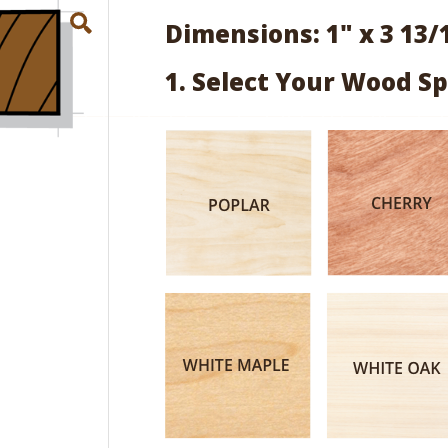
Dimensions: 1" x 3 13/
1. Select Your Wood Sp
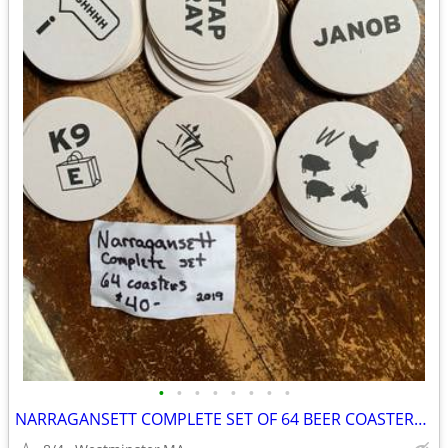
•
•
•
•
•
•
•
•
NARRAGANSETT COMPLETE SET OF 64 BEER COASTERS-2019 COLLECTION-PUZZLES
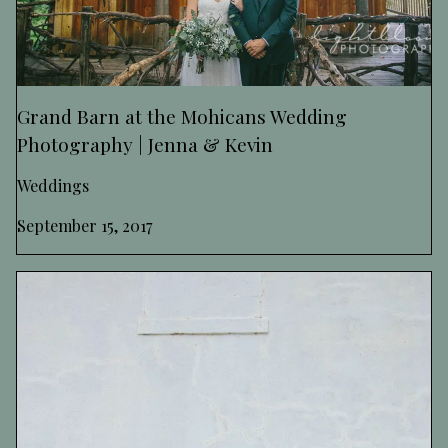
Grand Barn at the Mohicans Wedding
Photography | Jenna & Kevin
Weddings
September 15, 2017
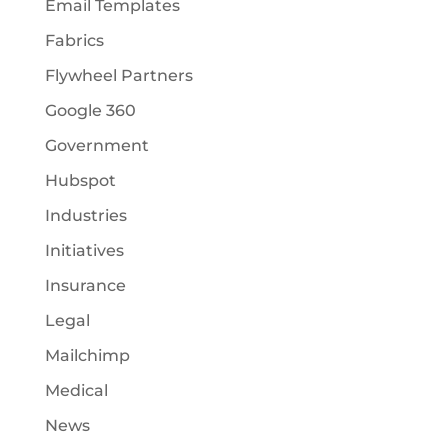
Email Templates
Fabrics
Flywheel Partners
Google 360
Government
Hubspot
Industries
Initiatives
Insurance
Legal
Mailchimp
Medical
News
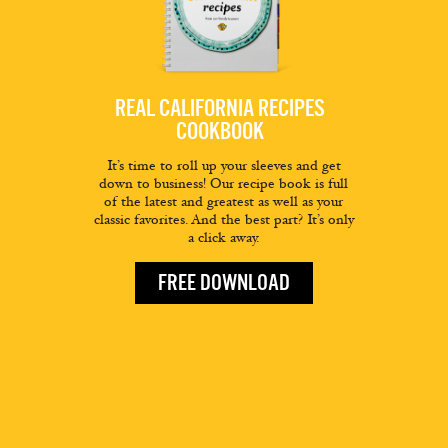
REAL CALIFORNIA RECIPES
COOKBOOK
It’s time to roll up your sleeves and get
down to business! Our recipe book is full
of the latest and greatest as well as your
classic favorites. And the best part? It’s only
a click away.
FREE DOWNLOAD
==*==
• _Exercise details_
Exactly the lines from the line with "September 15, 2017" through the end of the data are to be reproduced, and no picture is to be included.

• _Answer to the exercise_
September 15, 2017
Email Templates
Fabrics
Flywheel Partners
Google 360
Government
Hubspot
Industries
Initiatives
Insurance
Legal
Mailchimp
Medical
News
REAL CALIFORNIA RECIPES
COOKBOOK
It’s time to roll up your sleeves and get
down to business! Our recipe book is full
of the latest and greatest as well as your
classic favorites. And the best part? It’s only
a click away.
FREE DOWNLOAD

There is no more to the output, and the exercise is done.